The policy debate centers on Parent Trigger laws, which enable parents to require changes at low-performing schools such as restructuring or conversion to a charter school. Seven states currently have Parent Trigger laws, and 15 more are considering them, according to community organizer Parent Revolution.

Won’t Back Down seeks to cut through the political controversy surrounding Parent Trigger laws and display a very human story. And its big stars and big heart don’t hurt.  

Movie Star Power
The Walden Media movie, starring Maggie Gyllenhaal and Viola Davis, tells the inspiring story of two fed-up moms, one a teacher, banding together to transform their children’s failing urban school. Shot and set in Pittsburgh (though Pennsylvania doesn’t have a Parent Trigger law), the movie is fiction but claims to be “inspired by true events,” a description that has riled some people because no trigger-inspired takeover has yet been completed.

This isn’t the first time Walden Media, backed by billionaire Philip Anschutz, has dipped its toe into education controversy—it advocated charter schools, objective teacher evaluations, and ending tenure in the 2010 documentary Waiting for Superman, but that film made less money than expected and received no big awards after being savaged by union officials.

Won’t Back Down has already similarly faced the ire of angry union supporters and anti-Trigger advocates on social media outlets.

This movie is different because it clears the controversy and focuses on what matters: parents and teachers improving life for their kids.  

The movie opens in a noisy classroom at the fictional John Adams Elementary. Little Malia struggles through sounding out the word “order,” while an exasperated teacher rolls her eyes. Malia gives up, tears in her eyes, saying, “I can’t.”

Parent Power
Enter Malia’s mother, a gritty blue-collar mom Gyllenhaal plays with jarring tenacity. Desperate for options, unable to afford private school, and a loser at the charter school lottery, she turns to a tired, equally frustrated teacher (Davis) after hearing about “a law that lets parents turn schools around.”

Together they rouse their community by knocking on doors, printing flyers, and even throwing a rally at a car lot, all to fix a school that everyone else seems to think may not be worth the effort.

The duo must convince teachers, generate ideas to improve learning, and fight a system that embraces futility. In one memorable montage, the protagonists meet with school board officials, their mouths agape at the technicalities required just to schedule a hearing.

Rotten System
It’s a Hollywood movie and a straight-up good-triumphs-over-evil tale, so there must be a bad guy. It’s the bureaucracy.
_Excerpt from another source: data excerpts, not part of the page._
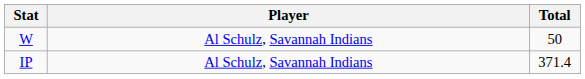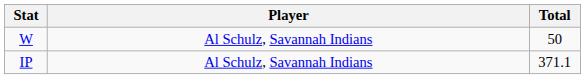IP | Total: 371.4 -> 371.1
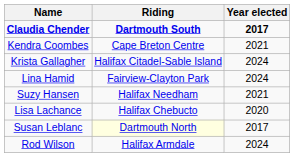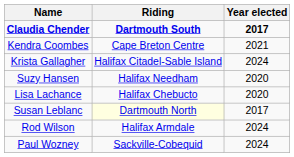- row: Lina Hamid | Fairview-Clayton Park | 2024
Suzy Hansen | Year elected: 2021 -> 2020
+ row: Paul Wozney | Sackville-Cobequid | 2024
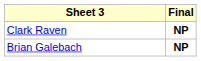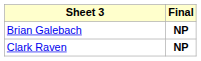rows swapped: Clark Raven <-> Brian Galebach
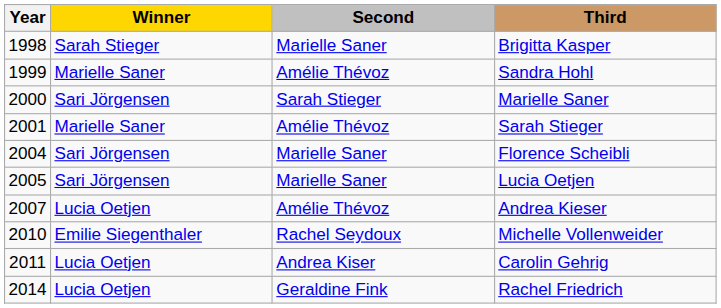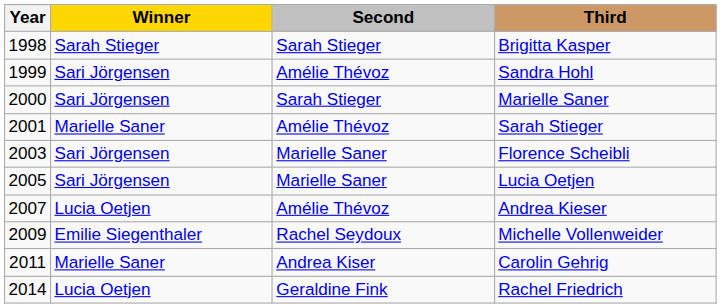Brigitta Kasper | Second: Marielle Saner -> Sarah Stieger
Sandra Hohl | Winner: Marielle Saner -> Sari Jörgensen
Florence Scheibli | Year: 2004 -> 2003
Michelle Vollenweider | Year: 2010 -> 2009
Carolin Gehrig | Winner: Lucia Oetjen -> Marielle Saner
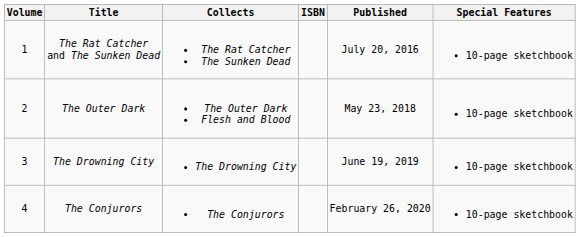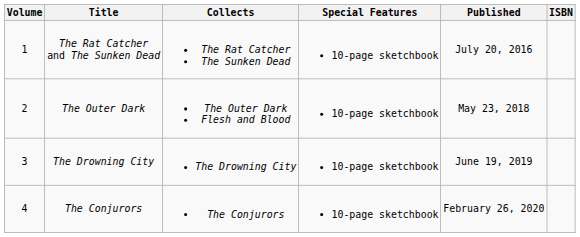columns swapped: Special Features <-> ISBN
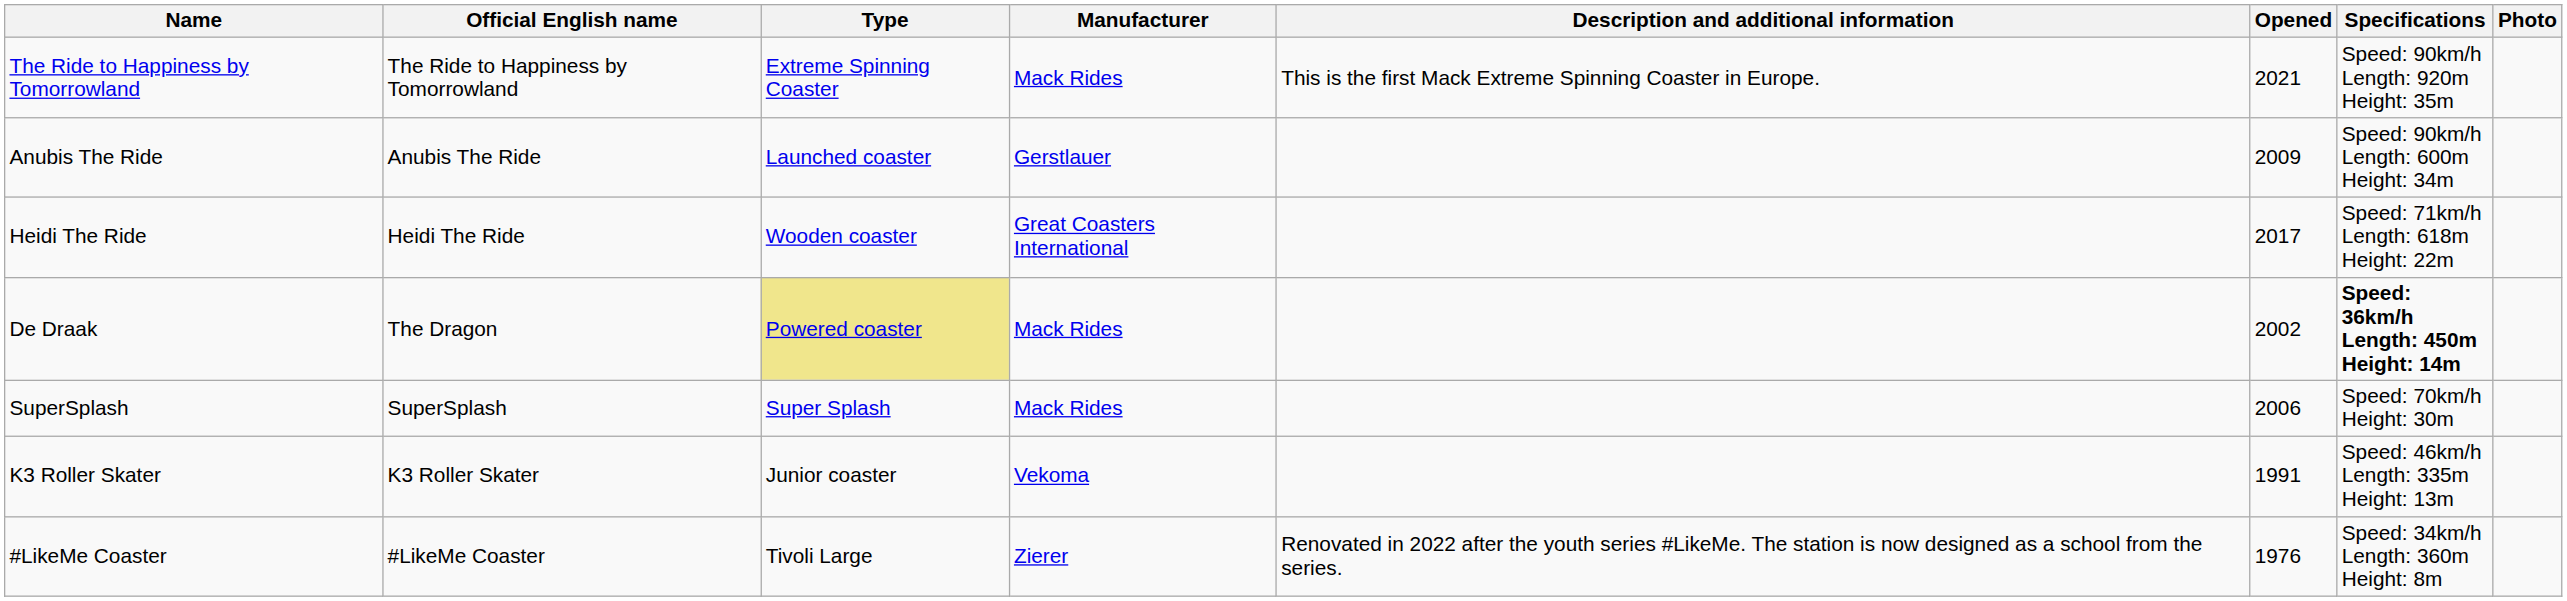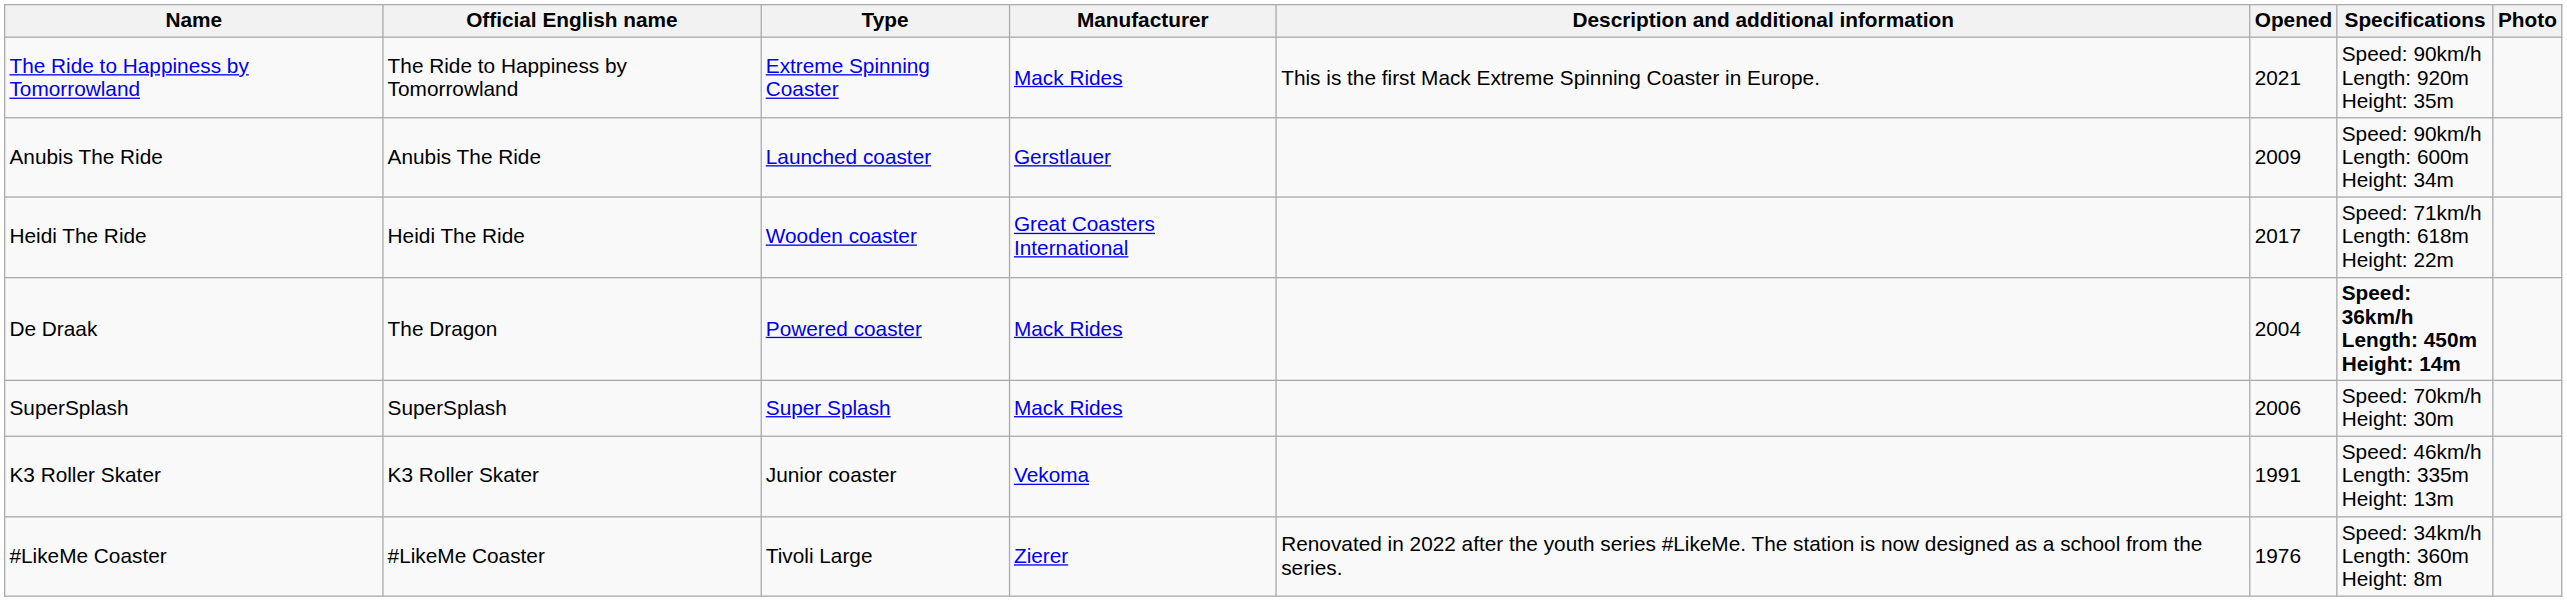De Draak | Type: khaki background -> no background
De Draak | Opened: 2002 -> 2004
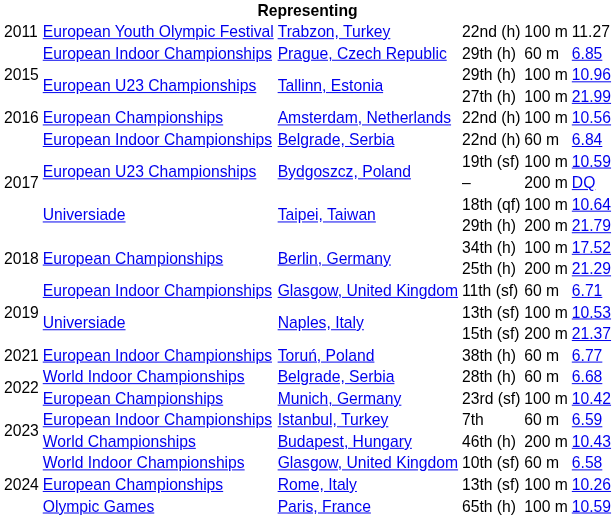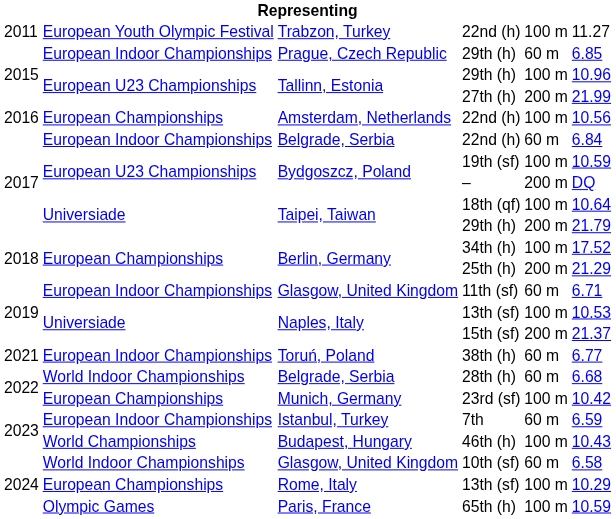27th (h) | column 5: 100 m -> 200 m
46th (h) | column 5: 200 m -> 100 m
Rome, Italy / 13th (sf) | column 6: 10.26 -> 10.29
The viewers are told, via a frustrated teacher, “The only thing the district does right is cover up what it does wrong.” The union is also a villain because of its exclusive focus on teacher comfort instead of kids.

Teachers themselves are never vilified, however, instead portrayed as frustrated victims like their students, thwarted by a rotten system. An increasingly disillusioned union worker, played smartly by Holly Hunter, tries to help one kid by sacrificing a school of them, and she ends up just as frustrated as any mom or teacher in the film.

One lucid theme keeps Won’t Back Down from being political messaging: hope. It’s like a soaring, joyful message from the other side of America’s education challenges, an admonition to refuse to give up. Desperation turns to joyful aspiration as these parents and teachers realize change is possible.

At one point, when Gyllenhaal and Davis are convincing Adams Elementary teachers to join their cause, one teacher asks honestly, “Do you really think you could change things?” Davis dithers, but Gyllenhaal’s hero-mom looks at the teacher and the movie audience steely-eyed, with a clear, forceful conviction, and says, “100 percent, yes.”

We have to hope she’s right—and that she’s not the only mom who won’t back down in tackling failing schools.